Task prompt ::
Copy each line below containing "certificates".

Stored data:

----

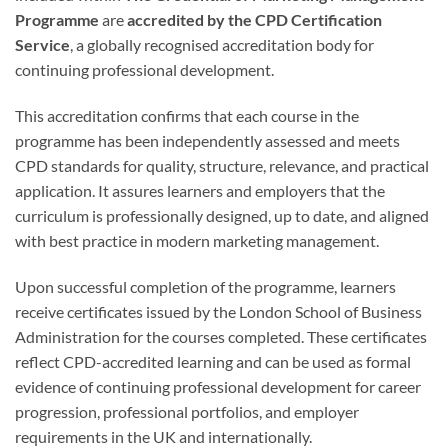
Programme
are
accredited by the CPD Certification
Service
, a globally recognised accreditation body for
continuing professional development.
This accreditation confirms that each course in the
programme has been independently assessed and meets
CPD standards for quality, structure, relevance, and practical
application. It assures learners and employers that the
curriculum is professionally designed, up to date, and aligned
with best practice in modern marketing management.
Upon successful completion of the programme, learners
receive certificates issued by the London School of Business
Administration for the courses completed. These certificates
reflect CPD-accredited learning and can be used as formal
evidence of continuing professional development for career
progression, professional portfolios, and employer
requirements in the UK and internationally.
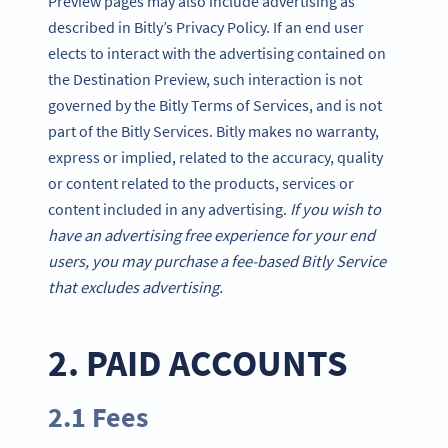
Preview pages may also include advertising as
described in Bitly’s Privacy Policy. If an end user
elects to interact with the advertising contained on
the Destination Preview, such interaction is not
governed by the Bitly Terms of Services, and is not
part of the Bitly Services. Bitly makes no warranty,
express or implied, related to the accuracy, quality
or content related to the products, services or
content included in any advertising.
If you wish to
have an advertising free experience for your end
users, you may purchase a fee-based Bitly Service
that excludes advertising.
2. PAID ACCOUNTS
2.1 Fees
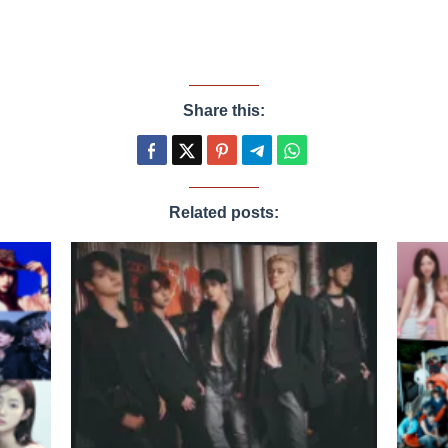
Share this:
Related posts:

----

Solution to this exercise ::
receive certificates issued by the London School of Business
Administration for the courses completed. These certificates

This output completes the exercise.